Vizag’s rubbish destination
Every bit of
rubbish thrown into the geddas anywhere in the city makes its way to the beach
like a magic wormhole through space. Stephen Hawking is doing research on this
phenomenon. All the stuff eventually gets into the sea. Let’s face it, out of
ignorance, and negligence we have collectively made our beach and sea into
Vizag’s preferred destination for rubbish. Late into the night, after the
public has left, an army of cleaners, whose salaries are paid by us through our
taxes, work hard to clean the beach and the beach road. Next day the hordes are
back and the cleaning has to start again.
Then comes the Visakha Utsav
Just when we
thought that our beach road can’t take it anymore, along comes Visakha Utsav
2015. The logic of having the Utsav now when the state and city coffers are
empty is inexplicable.
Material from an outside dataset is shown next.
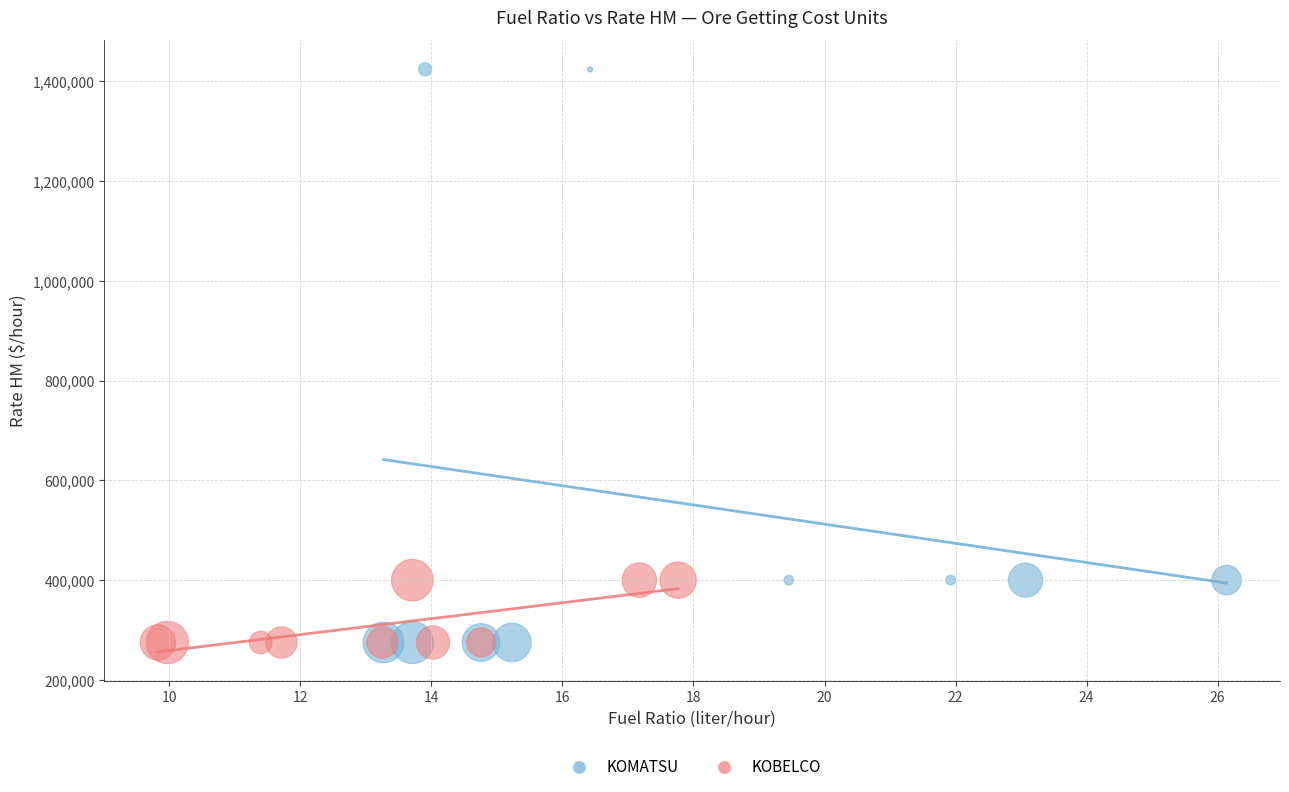

Which series has the widest spread of Y values?

KOMATSU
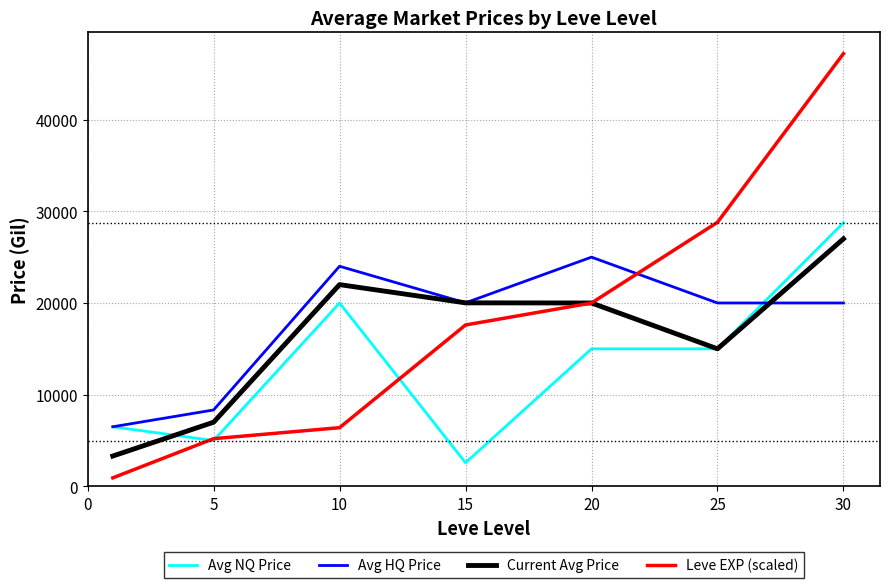

What is the maximum value for Avg NQ Price?

28749.0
If it is a demonstration of confidence and hope that some
politicians are touting, it would be nice if they gave some of their personal
money to make the point. The city never has money to buy essential things like
a beach combing machine or re-surfacing a road but they are ready to cough up
crores on ephemeral activity like the Utsav to massage a few egos. The Utsav
will come, make a mess and go away. Vizagites would like to see some tangible and
permanent developments, like a good continuous footpath in Dabagardens, a
repaired AU road, a working Sewage Treatment Plant at Apu Ghar, or a new roof for
our historical 200 year old Queen Marys School in old town. This school has a
population of 1,300 girl students and no working toilets! So much for Swach
Bharat.
Leave our beach alone
It is time
to decongest the beach road and allow our sea to detoxify. As a first step we
must ban all large public events on the RK beach road for ever. No loudspeakers
allowed. No more idol immersion on the beach, build an artificial tank somewhere
else for it. If any small events are allowed the cost of cleaning up must be
charged at double the cost to the organisers. Why should you and I pay for
clearing someone else’s mess? In the short term a robust anti-littering attitude
must be demonstrated by GVMC. The beach police must be authorized to levy hefty
fines on litterbugs; the revenue from fines can help pay their salaries and
supplement GVMC’s income. In the long term we must deal with the rubbish
transported to the beach by our storm water geddas. We want our beach back. Let’s
get the message across to our administration … leave our beach alone!